Fellowship / Fellows

Augusta Rohrbach

  • 2000–2001
  • Humanities
  • Bunting Program/W.E.B. Du Bois Institute
  • Independent Scholar

This information is accurate as of the fellowship year indicated for each fellow.

 

Augusta Rohrbach’s study of literature emphasizes a “bottom up” theory of culture, essentially believing that culture is constructed by individual interests instead of being created as a whole. She specializes in North American literature; however, her interests range from the nineteenth to the twentieth century in American literature and culture. As a 1999–2000 Bunting Fellow, Rohrbach completed the manuscript for her book, Keeping It Real: Material Contexts of Literary Realism from Abolition to the Harlem Renaissance (St. Martin's Press, 2001). Rohrbach wrote Keeping It Real as a reread of nineteenth-century literary history through the lens of business history.

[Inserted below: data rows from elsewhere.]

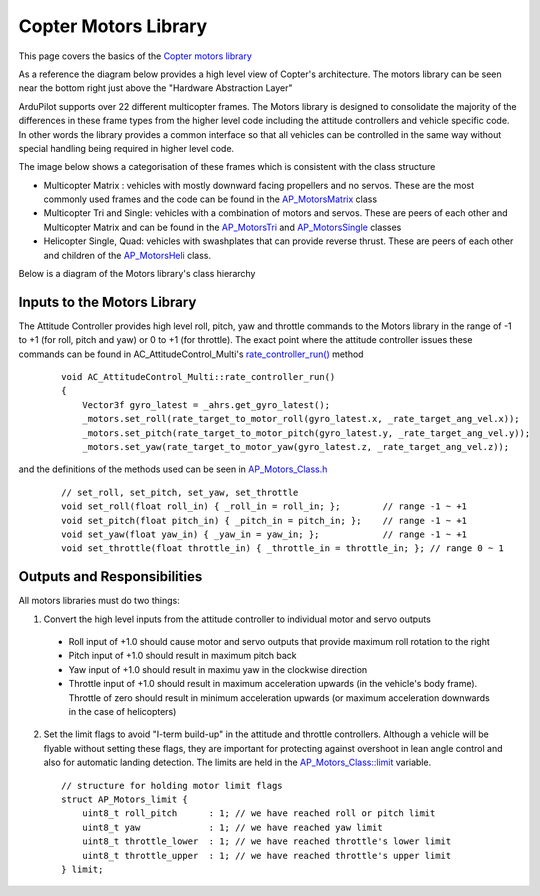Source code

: .. _code-overview-copter-motors-library:

=====================
Copter Motors Library
=====================

This page covers the basics of the `Copter motors library <https://github.com/ArduPilot/ardupilot/tree/master/libraries/AP_Motors>`__

As a reference the diagram below provides a high level view of Copter's architecture.  The motors library can be seen near the bottom right just above the "Hardware Abstraction Layer"

.. image:: ../images/copter-architecture.png
    :target: ../_images/copter-architecture.png
    :width: 450px

ArduPilot supports over 22 different multicopter frames.  The Motors library is designed to consolidate the majority of the differences in these frame types from the higher level code including the attitude controllers and vehicle specific code.  In other words the library provides a common interface so that all vehicles can be controlled in the same way without special handling being required in higher level code.

The image below shows a categorisation of these frames which is consistent with the class structure

.. image:: ../images/copter-motor-class-frames.png
    :target: ../_images/copter-motor-class-frames.png
    :width: 450px

- Multicopter Matrix : vehicles with mostly downward facing propellers and no servos.  These are the most commonly used frames and the code can be found in the `AP_MotorsMatrix <https://github.com/ArduPilot/ardupilot/blob/master/libraries/AP_Motors/AP_MotorsMatrix.h>`__ class
- Multicopter Tri and Single: vehicles with a combination of motors and servos.  These are peers of each other and Multicopter Matrix and can be found in the `AP_MotorsTri <https://github.com/ArduPilot/ardupilot/blob/master/libraries/AP_Motors/AP_MotorsTri.h>`__ and `AP_MotorsSingle <https://github.com/ArduPilot/ardupilot/blob/master/libraries/AP_Motors/AP_MotorsSingle.h>`__ classes
- Helicopter Single, Quad: vehicles with swashplates that can provide reverse thrust.  These are peers of each other and children of the `AP_MotorsHeli <https://github.com/ArduPilot/ardupilot/blob/master/libraries/AP_Motors/AP_MotorsHeli.h>`__ class.

Below is a diagram of the Motors library's class hierarchy

.. image:: ../images/copter-motor-class-structure.png
    :target: ../_images/copter-motor-class-structure.png
    :width: 450px

Inputs to the Motors Library
----------------------------

The Attitude Controller provides high level roll, pitch, yaw and throttle commands to the Motors library in the range of -1 to +1 (for roll, pitch and yaw) or 0 to +1 (for throttle).  The exact point where the attitude controller issues these commands can be found in AC_AttitudeControl_Multi's `rate_controller_run() <https://github.com/ArduPilot/ardupilot/blob/master/libraries/AC_AttitudeControl/AC_AttitudeControl_Multi.cpp#L253>`__ method

   ::

        void AC_AttitudeControl_Multi::rate_controller_run()
        {
            Vector3f gyro_latest = _ahrs.get_gyro_latest();
            _motors.set_roll(rate_target_to_motor_roll(gyro_latest.x, _rate_target_ang_vel.x));
            _motors.set_pitch(rate_target_to_motor_pitch(gyro_latest.y, _rate_target_ang_vel.y));
            _motors.set_yaw(rate_target_to_motor_yaw(gyro_latest.z, _rate_target_ang_vel.z));


and the definitions of the methods used can be seen in `AP_Motors_Class.h <https://github.com/ArduPilot/ardupilot/blob/master/libraries/AP_Motors/AP_Motors_Class.h#L78>`__

   ::

            // set_roll, set_pitch, set_yaw, set_throttle
            void set_roll(float roll_in) { _roll_in = roll_in; };        // range -1 ~ +1
            void set_pitch(float pitch_in) { _pitch_in = pitch_in; };    // range -1 ~ +1
            void set_yaw(float yaw_in) { _yaw_in = yaw_in; };            // range -1 ~ +1
            void set_throttle(float throttle_in) { _throttle_in = throttle_in; }; // range 0 ~ 1

Outputs and Responsibilities
----------------------------

All motors libraries must do two things:

1. Convert the high level inputs from the attitude controller to individual motor and servo outputs

  - Roll input of +1.0 should cause motor and servo outputs that provide maximum roll rotation to the right
  - Pitch input of +1.0 should result in maximum pitch back
  - Yaw input of +1.0 should result in maximu yaw in the clockwise direction
  - Throttle input of +1.0 should result in maximum acceleration upwards (in the vehicle's body frame).  Throttle of zero should result in minimum acceleration upwards (or maximum acceleration downwards in the case of helicopters)

2. Set the limit flags to avoid "I-term build-up" in the attitude and throttle controllers.  Although a vehicle will be flyable without setting these flags, they are important for protecting against overshoot in lean angle control and also for automatic landing detection.  The limits are held in the `AP_Motors_Class::limit <https://github.com/ArduPilot/ardupilot/blob/master/libraries/AP_Motors/AP_Motors_Class.h#L118>`__ variable.

   ::

            // structure for holding motor limit flags
            struct AP_Motors_limit {
                uint8_t roll_pitch      : 1; // we have reached roll or pitch limit
                uint8_t yaw             : 1; // we have reached yaw limit
                uint8_t throttle_lower  : 1; // we have reached throttle's lower limit
                uint8_t throttle_upper  : 1; // we have reached throttle's upper limit
            } limit;
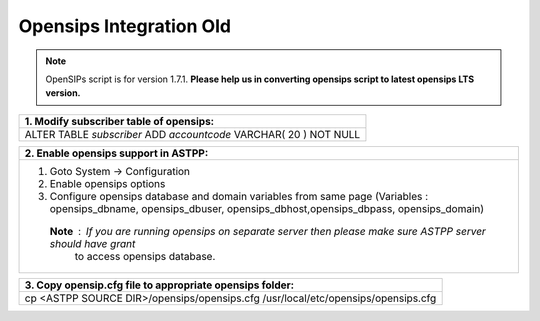 ========================
Opensips Integration Old
========================

.. note:: OpenSIPs script is for version 1.7.1. 
         **Please help us in converting opensips script to latest opensips LTS version.**


+------------------------------------------------------------------+
|**1. Modify subscriber table of opensips:**                       |
+------------------------------------------------------------------+                                                                 
|ALTER TABLE `subscriber` ADD `accountcode` VARCHAR( 20 ) NOT NULL |
+------------------------------------------------------------------+



+--------------------------------------------------------------------------------------------------------------------+
|**2. Enable opensips support in ASTPP:**                                                                            |
+--------------------------------------------------------------------------------------------------------------------+                                                                 
|1. Goto System -> Configuration                                                                                     |
|2. Enable opensips options                                                                                          |
|3. Configure opensips database and domain variables from same page (Variables : opensips_dbname, opensips_dbuser,   |
|   opensips_dbhost,opensips_dbpass, opensips_domain)                                                                |    
| **Note** : If you are running opensips on separate server then please make sure ASTPP server should have grant     | 
|   to access opensips database.                                                                                     |
+--------------------------------------------------------------------------------------------------------------------+




+---------------------------------------------------------------------------------+
|**3. Copy opensip.cfg file to appropriate opensips folder:**                     |
+---------------------------------------------------------------------------------+                                                                 
|cp <ASTPP SOURCE DIR>/opensips/opensips.cfg /usr/local/etc/opensips/opensips.cfg |
+---------------------------------------------------------------------------------+













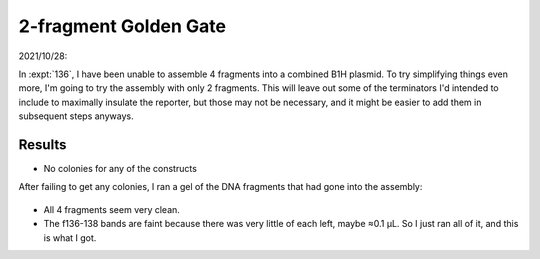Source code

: **********************
2-fragment Golden Gate
**********************

2021/10/28:

In :expt:`136`, I have been unable to assemble 4 fragments into a combined B1H 
plasmid.  To try simplifying things even more, I'm going to try the assembly 
with only 2 fragments.  This will leave out some of the terminators I'd 
intended to include to maximally insulate the reporter, but those may not be 
necessary, and it might be easier to add them in subsequent steps anyways.

Results
=======

.. protocol:: 20211027_make_p187_p188_p189.pdf 20211027_make.txt

- No colonies for any of the constructs

After failing to get any colonies, I ran a gel of the DNA fragments that had 
gone into the assembly:

.. figure:: 20211028_check_f140.svg

- All 4 fragments seem very clean.

- The f136-138 bands are faint because there was very little of each left, 
  maybe ≈0.1 µL.  So I just ran all of it, and this is what I got.
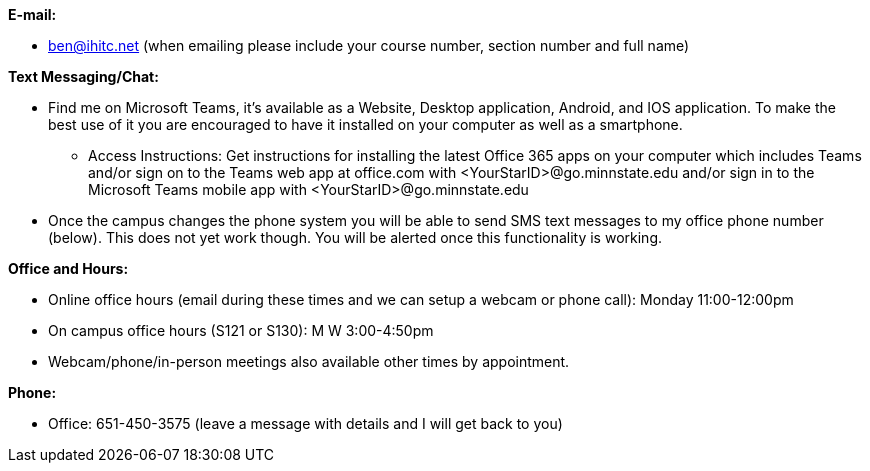 *E-mail:*

* ben@ihitc.net (when emailing please include your course number, section number and full name)

*Text Messaging/Chat:*

* Find me on Microsoft Teams, it's available as a Website, Desktop application, Android, and IOS application. To make the best use of it you are encouraged to have it installed on your computer as well as a smartphone.
** Access Instructions: Get instructions for installing the latest Office 365 apps on your computer which includes Teams and/or sign on to the Teams web app at office.com with <YourStarID>@go.minnstate.edu and/or sign in to the Microsoft Teams mobile app with <YourStarID>@go.minnstate.edu
* Once the campus changes the phone system you will be able to send SMS text messages to my office phone number (below). This does not yet work though. You will be alerted once this functionality is working.

*Office and Hours:*

* Online office hours (email during these times and we can setup a webcam or phone call): Monday 11:00-12:00pm
* On campus office hours (S121 or S130): M W 3:00-4:50pm 
* Webcam/phone/in-person meetings also available other times by appointment.

*Phone:*

* Office: 651-450-3575 (leave a message with details and I will get back to you)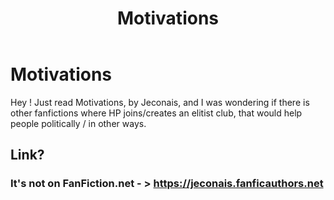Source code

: #+TITLE: Motivations

* Motivations
:PROPERTIES:
:Author: calypso78
:Score: 4
:DateUnix: 1537456919.0
:DateShort: 2018-Sep-20
:FlairText: Fic Search
:END:
Hey ! Just read Motivations, by Jeconais, and I was wondering if there is other fanfictions where HP joins/creates an elitist club, that would help people politically / in other ways.


** Link?
:PROPERTIES:
:Author: CevCon
:Score: 1
:DateUnix: 1537476787.0
:DateShort: 2018-Sep-21
:END:

*** It's not on FanFiction.net - > [[https://jeconais.fanficauthors.net]]
:PROPERTIES:
:Author: calypso78
:Score: 2
:DateUnix: 1537477344.0
:DateShort: 2018-Sep-21
:END:
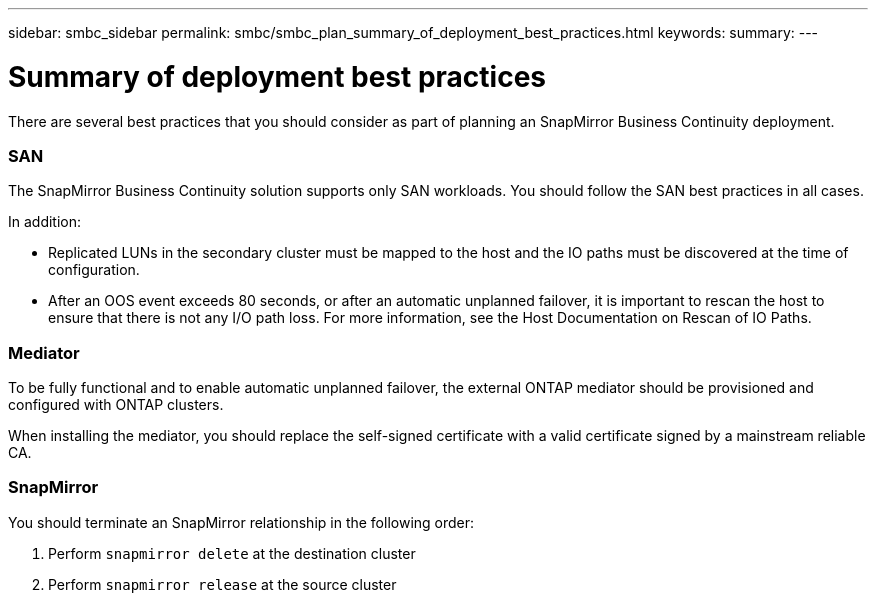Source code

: ---
sidebar: smbc_sidebar
permalink: smbc/smbc_plan_summary_of_deployment_best_practices.html
keywords:
summary:
---

= Summary of deployment best practices
:hardbreaks:
:nofooter:
:icons: font
:linkattrs:
:imagesdir: ../media/

//
// This file was created with NDAC Version 2.0 (August 17, 2020)
//
// 2020-11-04 10:10:11.777965
//

[.lead]
There are several best practices that you should consider as part of planning an SnapMirror Business Continuity deployment.

=== SAN

The SnapMirror Business Continuity solution supports only SAN workloads. You should follow the SAN best practices in all cases.

In addition:

* Replicated LUNs in the secondary cluster must be mapped to the host and the IO paths must be discovered at the time of configuration.
* After an OOS event exceeds 80 seconds, or after an automatic unplanned failover, it is important to rescan the host to ensure that there is not any I/O path loss.  For more information, see the Host Documentation on Rescan of IO Paths.

=== Mediator

To be fully functional and to enable automatic unplanned failover, the external ONTAP mediator should be provisioned and configured with ONTAP clusters.

When installing the mediator, you should replace the self-signed certificate with a valid certificate signed by a mainstream reliable CA.

=== SnapMirror

You should terminate an SnapMirror relationship in the following order:

. Perform `snapmirror delete` at the destination cluster
. Perform `snapmirror release` at the source cluster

During the 2000–2001 fellowship year, Rohrbach will write a book manuscript, “Scribbling Women: Race, Gender, and the Literary Marketplace,” in which she will examine the role of the market in the careers of nineteenth- and early twentieth-century women writers. The work and interests of the women varied greatly, but they share an uncanny skill to adapt themselves and their messages to the marketplace. This approach allows Rohrbach to explore aspects of literary history that have not been highlighted and to suggest a way to talk about this diverse collection of writers without flattening out their differences.

Rohrbach earned her PhD in English and comparative literature from Columbia University. She has received a number of honors and awards for her literary works, including a Ford Foundation Grant and a William Dean Howells Memorial Fellowship. She is the president of the Edith Wharton Society.